The 2025–26 Maltese National Amateur League (referred to, for sponsorship reasons, as the BOV National Amateur League) occurs between 20 September 2025 and April 2026. This will be the second season since the Amateur League was split and the league system returned into two tiers since the 2019–20 season. Attard were crowned champions, earning the right to play in the 2026-27 Challenge League.

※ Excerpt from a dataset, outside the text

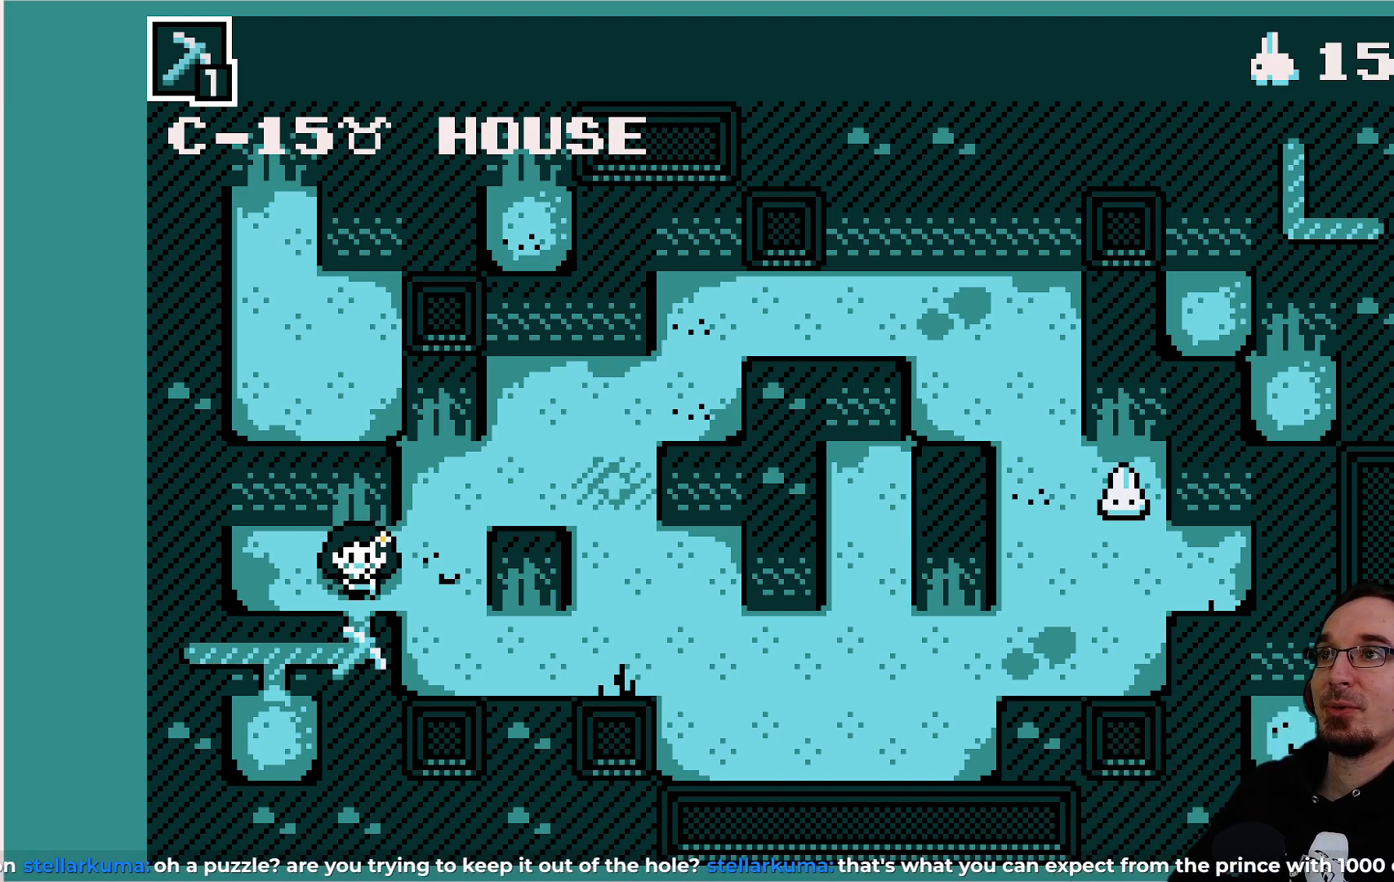
Gameplay with a controller (PlayStation layout); each line is a JSON object with the inputs held at the frame after it. "events" lists button and stick changes between this image and that frame as [ms after this image, input, new state], when the widget could be followed in between. Not read: L3 R3 right_stick.
{"buttons": [], "left_stick": "center", "events": []}
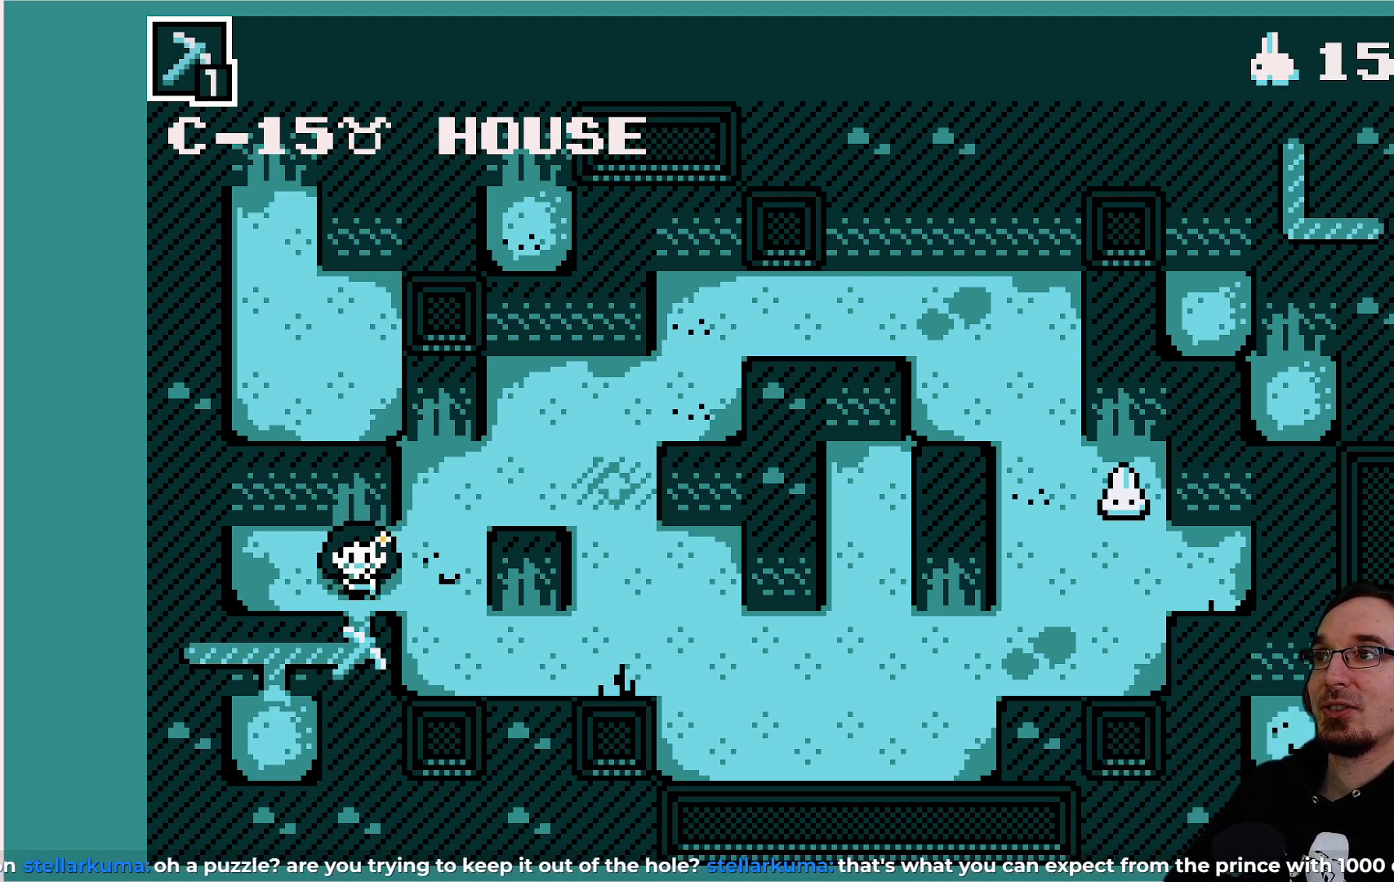
{"buttons": [], "left_stick": "center", "events": [[17, "DPAD_UP", "down"], [117, "DPAD_UP", "up"]]}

Macron will provide the match footballs this season.

== Team changes ==
The following teams have changed divisions since the 2024–25 season:

| Promoted from 2024–25 Maltese National Amateur League II | Relegated from 2024–25 Maltese Challenge League | Relegated to 2025–26 Maltese National Amateur League II | Promoted to 2025–26 Maltese Challenge League |
|---|---|---|---|
| Mqabba Victoria Hotspurs | Lija Athletic Senglea Athletic | Gharghur Marsaskala Msida Saint-Joseph Rabat Ajax | Birzebbuga Vittoriosa |

== Teams ==
Fourteen teams competed in the 2025-26 League. Victoria Hotspurs became the first Gozitan club to reach the third tier of Maltese football since the, now defunct, Gozo F.C. played in the old Second Division in 2006-07.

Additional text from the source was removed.